Q: Do you also agree with this analysis that North Korea no longer can trust China and Russia against the U.S. as it did in the past, therefore it feels obliged to strengthen its own power?
A: North Korea never fully trusted Russia and China, and in the past used to play one off against the other. After the Cold war, Russia largely left the picture, although it is trying to reinsert itself into the picture. North Korea could rely on China insofar as China did not want the North to collapse and be replaced with a pro-Western regime. To that extent, North Korea probably still can count on some measure of Chinese support, and China has continued to push for a diplomatic solution - the so-called “freeze for a freeze” - that is closer to the North's preferences than it is to West's. But if China could wave a magic wand and put in place a regime in the North that was more compliant with Beijing's wishes, it would. Undoubtedly, if the North felt it could fully rely on China's support, it might be less determined to develop nuclear weapons of its own. But the reality is, Pyongyang and the Kim regime has long distrusted China.
“Pyongyang and the Kim regime has long distrusted China.”
Q: What is your suggestion for resolution of the conflict between Pyongyang and Washington?
A: There is no apparent way to resolve the conflict. The best we can do is to manage it. If the North is willing to agree to an agreement and inspections regime that is acceptable to us, we should go for it. If not, we should continue to pressure the North and impose sanctions so that other countries that might want to break out of the Non-proliferation regime see that there is a cost to doing so. There are very few countries that want to pay the kind of price that North Korea is paying for its defiance. At the same time, we will need to strengthen our deterrent posture in North East Asia, enhancing missile defenses for Japan and South Korea, improving our ability to retaliate if the North attacks.

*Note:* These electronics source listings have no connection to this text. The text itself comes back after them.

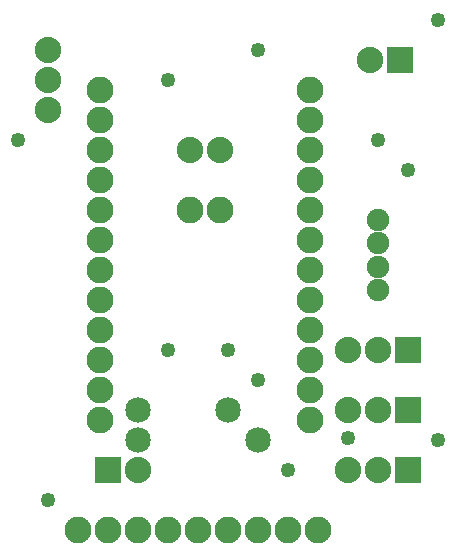
<source format=gbs>
G04 MADE WITH FRITZING*
G04 WWW.FRITZING.ORG*
G04 DOUBLE SIDED*
G04 HOLES PLATED*
G04 CONTOUR ON CENTER OF CONTOUR VECTOR*
%ASAXBY*%
%FSLAX23Y23*%
%MOIN*%
%OFA0B0*%
%SFA1.0B1.0*%
%ADD10C,0.049370*%
%ADD11C,0.085000*%
%ADD12C,0.089370*%
%ADD13C,0.088000*%
%ADD14C,0.075000*%
%ADD15R,0.088000X0.088000*%
%LNMASK0*%
G90*
G70*
G54D10*
X844Y830D03*
X1544Y530D03*
X1044Y430D03*
X1244Y538D03*
X944Y1830D03*
X1544Y1930D03*
X1344Y1530D03*
X1444Y1430D03*
G54D11*
X544Y630D03*
X844Y630D03*
G54D10*
X644Y1730D03*
G54D11*
X944Y530D03*
X544Y530D03*
X944Y530D03*
X544Y530D03*
G54D12*
X416Y1699D03*
X416Y1599D03*
X416Y1499D03*
X416Y1399D03*
X416Y1299D03*
X416Y1199D03*
X416Y1099D03*
X416Y999D03*
X416Y899D03*
X416Y799D03*
X416Y699D03*
X416Y599D03*
X1116Y1699D03*
X1116Y1599D03*
X1116Y1499D03*
X1116Y1399D03*
X1116Y1299D03*
X1116Y1199D03*
X1116Y1099D03*
X1116Y999D03*
X1116Y899D03*
X1116Y799D03*
X1116Y699D03*
X1116Y599D03*
G54D13*
X444Y430D03*
X544Y430D03*
X244Y1630D03*
X244Y1730D03*
X244Y1830D03*
G54D12*
X1144Y230D03*
X1044Y230D03*
X944Y230D03*
X844Y230D03*
X744Y230D03*
X644Y230D03*
X544Y230D03*
X444Y230D03*
X344Y230D03*
G54D13*
X1444Y430D03*
X1344Y430D03*
X1244Y430D03*
X1444Y630D03*
X1344Y630D03*
X1244Y630D03*
X1444Y830D03*
X1344Y830D03*
X1244Y830D03*
G54D14*
X1344Y1030D03*
X1344Y1108D03*
X1344Y1187D03*
X1344Y1266D03*
G54D13*
X716Y1499D03*
X816Y1499D03*
X716Y1499D03*
X816Y1499D03*
G54D12*
X716Y1299D03*
X816Y1299D03*
X716Y1299D03*
X816Y1299D03*
G54D13*
X1416Y1799D03*
X1316Y1799D03*
G54D10*
X144Y1530D03*
X244Y330D03*
X644Y830D03*
X944Y730D03*
G54D15*
X444Y430D03*
X1444Y430D03*
X1444Y630D03*
X1444Y830D03*
X1416Y1799D03*
G04 End of Mask0*
M02*
</source>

Also we need to allow the South Koreans and the Japanese to develop their own ability to strike back if need be. This does not mean encouraging to develop them nuclear weapons of their own, but their own missile and tactical strike capability which if push came to shove could also deliver nuclear weapons - something along the lines NATO did for its non-nuclear allies during the Cold War. Finally we will need to work with China, Russia, South Korea and Japan to greatly strengthen the PSI (Proliferation Security Initiative) regime so that we can prevent North Korea from selling nuclear weapons technology or weapons to other countries or groups.